China needs to start doing some PR as Foreign direct investment into China fell 20.6% for the first Quarter despite the "amazing" 50% rallies in the Hang Seng and Shanghai Composite.  Is it possible that the Chinese markets are even more manipulated than Goldman Sach's stock (also up 50% for the quarter)?  As I noted yesterday, we shorted BIDU as a shy way of playing poor GOOG results with the May $175 puts, looking for a possible pullback.  Intel's less than enthusiastic guidance sent tech shares lower in Japan and they, along with banks, pulled the Nikkei down another 1%, now giving up all of last week's gains (as have we).  The rest of Asia was flattish, with the Hang Seng up 0.6% and the Shanghai up 0.4% with India starring, up 2.9% despite restrained guidance from INFY, who had nice earnings.

"People are getting too bullish just like they were getting too pessimistic in January… the strong Chinese lending and the change in the U.S. [marked-to-market] accounting rules is giving people the false impression that the worst is over," said Steve Cheng, associate director at Shenyin Wanguo. "Some of the bank loans that entered the [Chinese] economy are rumored to be finding their way into stocks."

UBS wasn't bullish.  In fact, their shareholder meeting was downright depressing with lines of stockholders waiting to speak out against management, who had just announced $1.76Bn in losses for the quarter as well as their intention to cut 11% of the workforce or 8,700 jobs.  [Important note:  When you see major company after major company announcing 10% job cuts – then unemployment WILL eventually be 10% – it just takes longer for smaller companies to "right-size"]   That go EU markets off to a poor start, led down by the banking sector.

The game plan for the US is to begin releasing the "Stress Tests" this week in order to boost our confidence.  They already told us all 19 banks passed last week so I'm not sure how much it will really help.   This plan could backfire as a senior U.S. Treasury official said the government will accept repayment of rescue funds from any institution whose regulator dubs it healthy enough to operate without federal capital.  The move to stop treating banks equally is sparking concern about the effect on specific institutions seen as weaker than peers. "You can create a run on a bank pretty quickly," said Eugene Ludwig, chief executive of consulting firm Promontory Financial Group and a former Comptroller of the Currency.  We'll have to see how this one plays out – at the moment we are playing financials both ways.

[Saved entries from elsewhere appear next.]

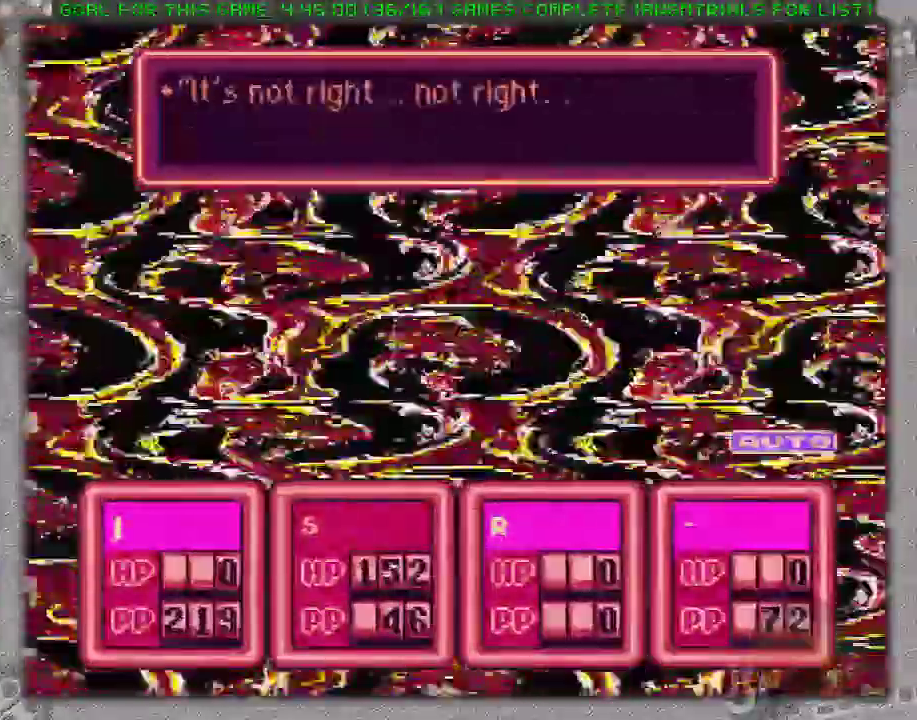
{"dt_ms": 500, "buttons": ["B"], "events": [[50, "L1", "up"], [117, "L1", "down"], [200, "L1", "up"], [267, "L1", "down"], [367, "L1", "up"], [450, "L1", "down"], [500, "L1", "up"]]}
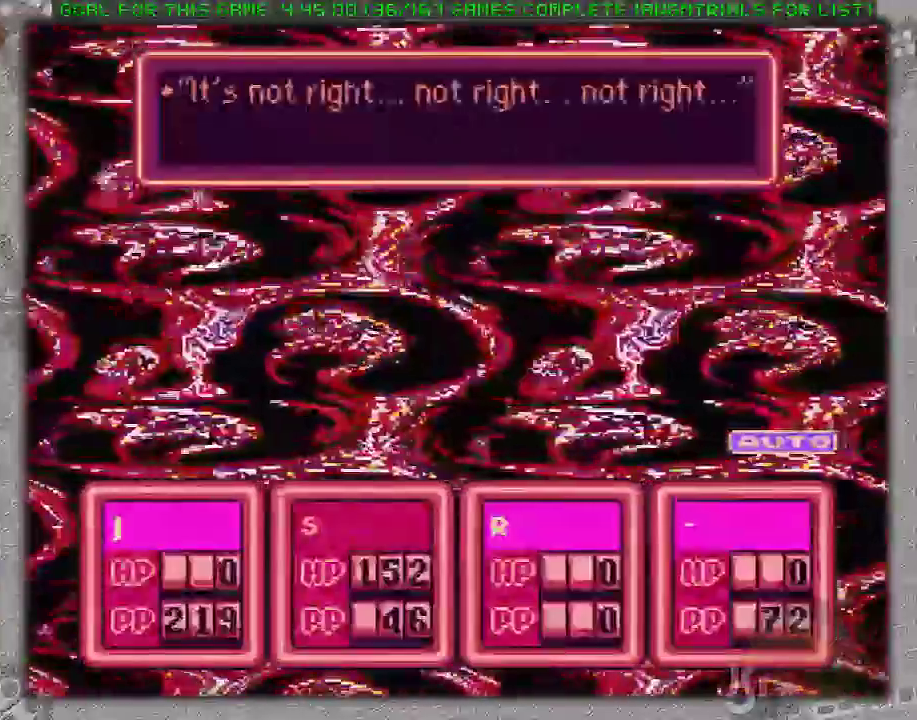
{"dt_ms": 500, "buttons": ["B"], "events": [[83, "L1", "down"], [183, "L1", "up"], [250, "L1", "down"], [367, "L1", "up"], [417, "L1", "down"], [483, "L1", "up"]]}
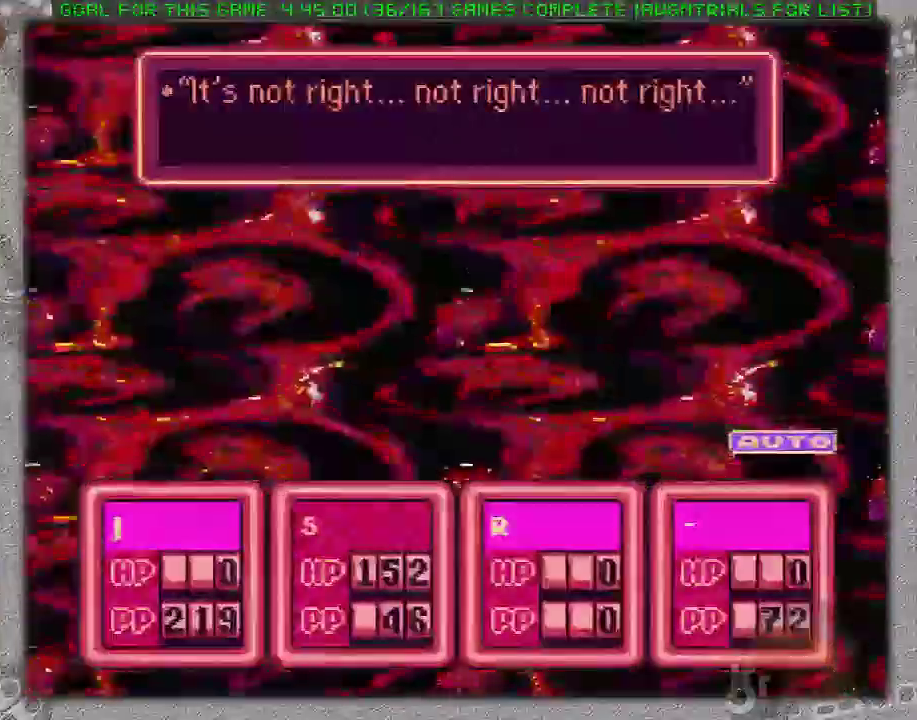
{"dt_ms": 500, "buttons": ["B"], "events": [[67, "L1", "down"], [167, "L1", "up"], [233, "L1", "down"], [317, "L1", "up"], [400, "L1", "down"], [483, "L1", "up"]]}
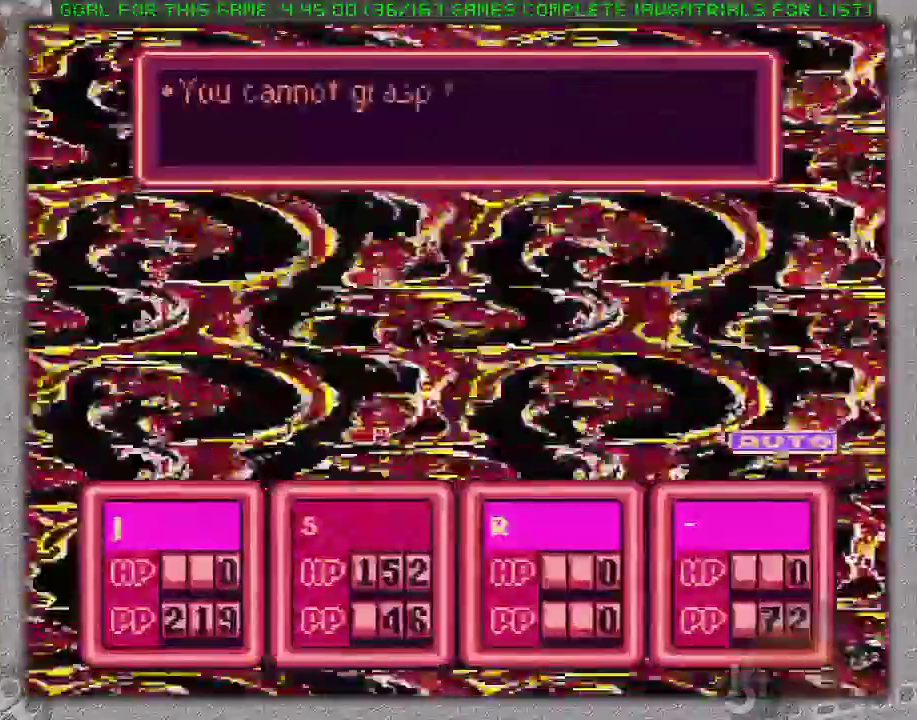
{"dt_ms": 500, "buttons": ["B"], "events": [[50, "L1", "down"], [150, "L1", "up"], [250, "L1", "down"], [300, "L1", "up"], [400, "L1", "down"], [483, "L1", "up"]]}
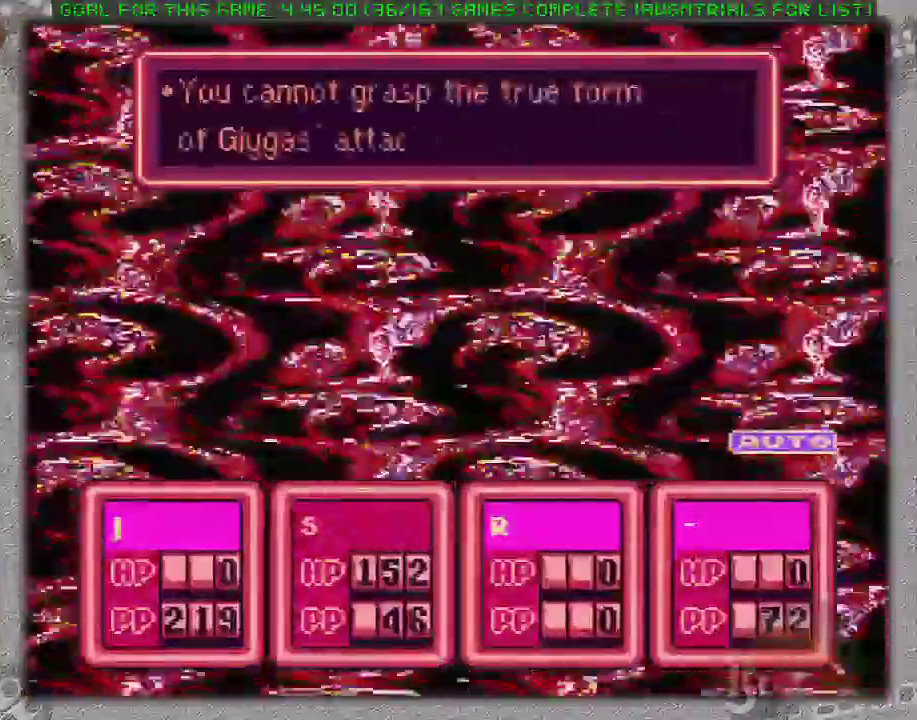
{"dt_ms": 500, "buttons": ["B"]}
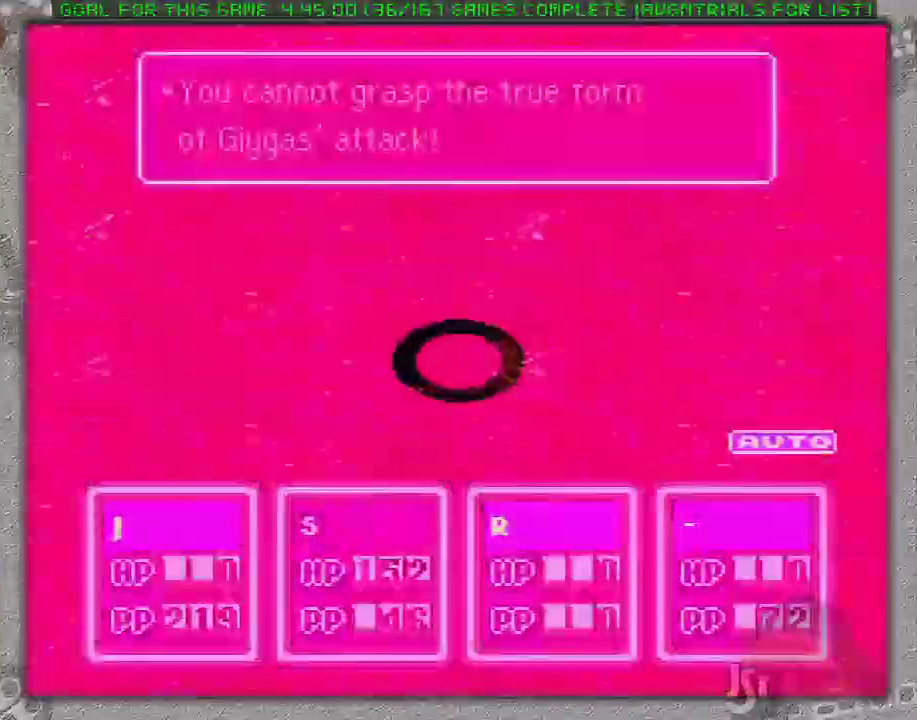
{"dt_ms": 500, "buttons": ["B"], "events": [[300, "L1", "down"], [367, "L1", "up"], [450, "L1", "down"], [500, "L1", "up"]]}
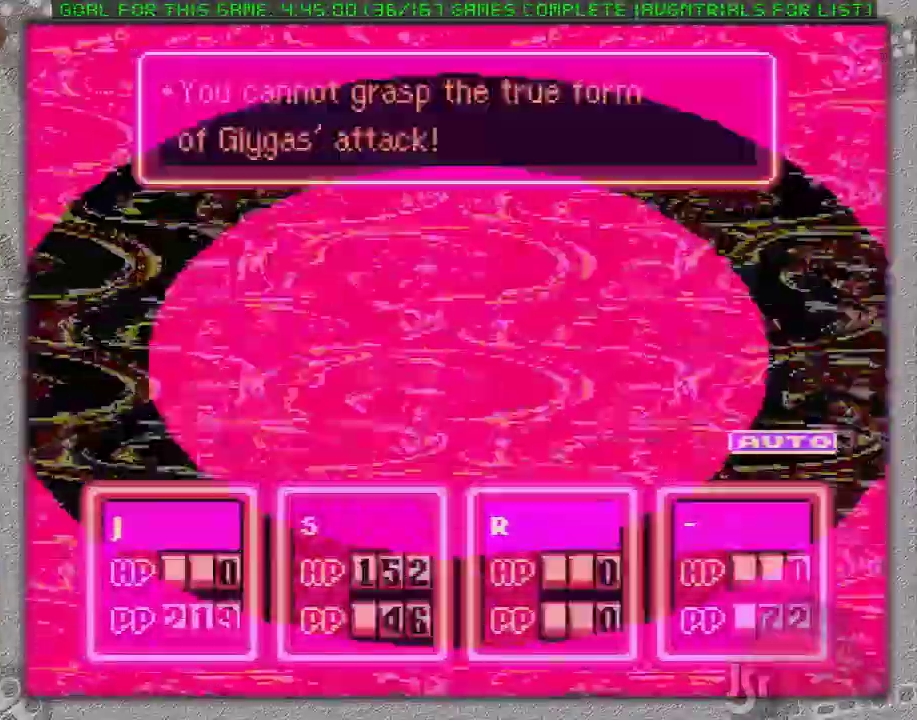
{"dt_ms": 500, "buttons": ["B"], "events": [[117, "L1", "down"], [183, "L1", "up"], [300, "L1", "down"], [367, "L1", "up"]]}
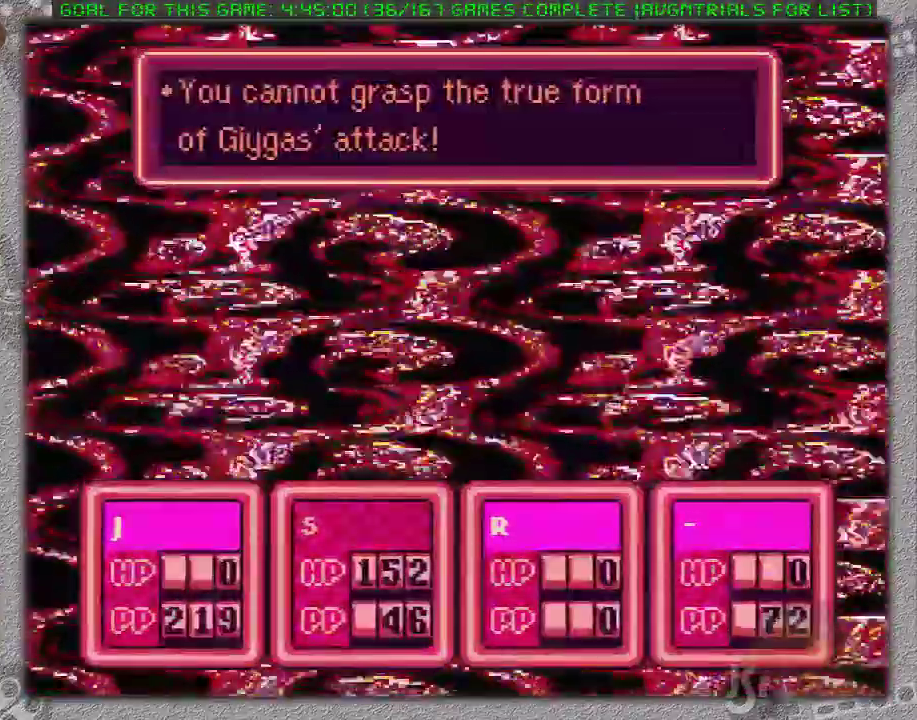
{"dt_ms": 500, "buttons": ["B"], "events": [[400, "L1", "down"], [483, "L1", "up"]]}
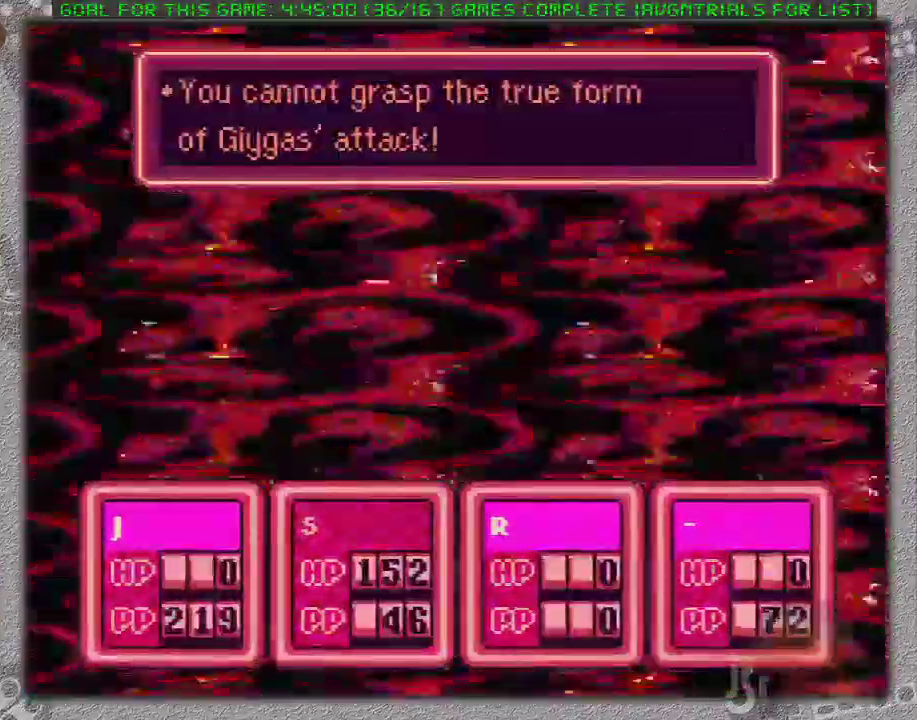
{"dt_ms": 500, "buttons": ["B", "L1"], "events": [[83, "L1", "down"], [167, "L1", "up"], [283, "L1", "down"], [367, "L1", "up"], [417, "L1", "down"]]}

Like yesterday's PPI, the CPI is down 0.1% this morning.  This is the first time in over 50 years that US Consumer Prices have dropped year-to-year.  The report was in-line with expectations and the core CPI was up 0.2% but 60% of the rise was due to tobacco prices, not likely to be sustained.  The NY Empire Manufacturing Index fell 14.65% this month.  While terrible, this is much better than the -35% expected so we will read the New York section of the Beige Book with great interest.  Overall Capacity Utilization fell another 1.6% to 69.3% and that's worse than the 69.7% expected while Industrial Production also fell a more than expected 1.5% (0.9% expected) so, again – I cannot imagine what is keeping oil up.

 

We get the oil inventory today.  Last week we had a very small build and I think there were shenanigans last week as the number made no sense.  Last week I expected a 5M barrel build and we got just 1.6Mb so we'll see if they can make it up this week with a greater than 5Mb build as it gets harder and harder to hide barrels as we close in on the end of the May trading cycle.  A big dip in oil can spark a big market sell-off at 10:30 so watch that but it's all about the Beige Book today – will we see green shoots or dead roots?